So far, it’s been a tad dry for some folks in the Valley. Rumors are flying that it is going to be a dry winter. Hopefully, they will be just that, rumors.
According to the 2010 Farmers’ Almanac, this winter will see more days of shivery conditions; a winter during which temperatures will average below normal for about three-quarters of the nation.
While three-quarters of the country is predicted to see near or below average precipitation this winter, that doesn’t mean there won’t be any winter storms. On the contrary, significant snowfalls are forecast for parts of every zone. For the Middle Atlantic and Northeast States, for instance, Farmers’ Almanac is predicting a major snowfall in mid-February; possibly even blizzard conditions for New England.

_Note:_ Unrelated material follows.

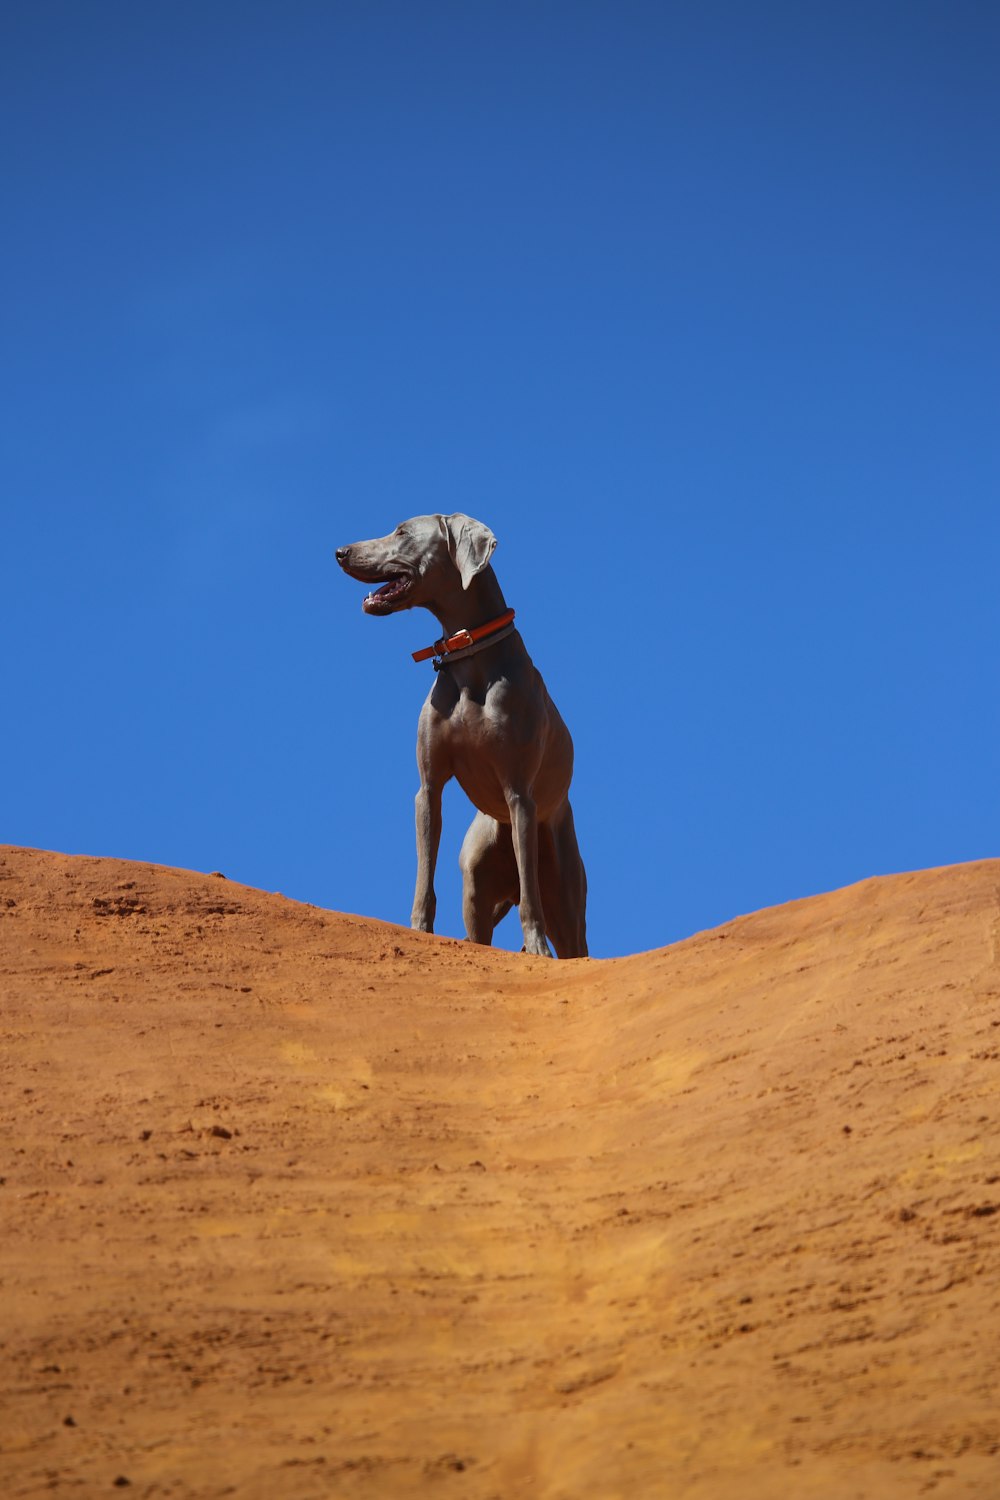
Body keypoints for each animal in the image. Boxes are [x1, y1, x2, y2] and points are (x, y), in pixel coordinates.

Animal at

Overall, AccuWeather.com Chief Long-Range Meteorologist Joe Bastardi is predicting that the worst of winter’s cold and snow will be from the Pacific Northwest into the northern Plains and western Great Lakes.

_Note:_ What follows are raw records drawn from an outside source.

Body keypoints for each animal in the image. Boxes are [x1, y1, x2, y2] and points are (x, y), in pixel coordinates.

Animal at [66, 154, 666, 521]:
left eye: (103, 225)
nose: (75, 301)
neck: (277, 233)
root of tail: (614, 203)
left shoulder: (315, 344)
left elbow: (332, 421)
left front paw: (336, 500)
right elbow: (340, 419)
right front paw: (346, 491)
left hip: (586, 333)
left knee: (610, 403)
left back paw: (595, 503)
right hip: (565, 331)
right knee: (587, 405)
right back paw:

The South and southern Plains will escape the worst of the winter weather with warmer and drier conditions compared to last year. Dallas, which received near-record snowfall last year, will be lucky to get normal snowfall this year.
According to a blogger on SteepAnDeep.com, for the central and northern parts of Utah and Colorado, the good news is that you should get your average. The not so good news is that chances are, you probably won’t see too much above the norm. Now for the southern ski areas in California, Utah, Colorado and all of New Mexico and Arizona, these are the areas that should have greatest chance of having a sub-par ski season.
All this being said, in a community where good snow equals good economy, we should all be at this Saturday’s Calling All Flakes!
November 13, 6:00 pm to 10:00 pm, Angel Fire Resort joins forces with the Angel Fire Association of Property Owners (AAFPO), the Village of Angel Fire and the Angel Fire Chamber of Commerce to bring you an annual celebration that rocks the ski village as we call in the snow for a great winter season.
Festivities will center around an enormous bonfire and the burning of the Snowzobra made by local artist, Brice Adams. The much anticipated performance by Native American, Will High Eagle Sandoval, will provide the more spiritual tones for the evening as he delivers a traditional smudging ceremony followed by a dance of the gatherers and crescendo into the traditional circling of the fire.
There is no cover charge for the event but we ask that attendees to bring a canned food item for donation to the local ALMS program. The ALMS organization provides food and support to needy families within the Moreno Valley.
Hot dogs, chips and sodas will be served free of charge. Local non-profit groups will be on site selling hamburgers, soups, s’more kits, various desserts, hot chocolate, apple cider and a cash bar.
Please come out and enjoy yourself while helping call the snow for another fantastic season!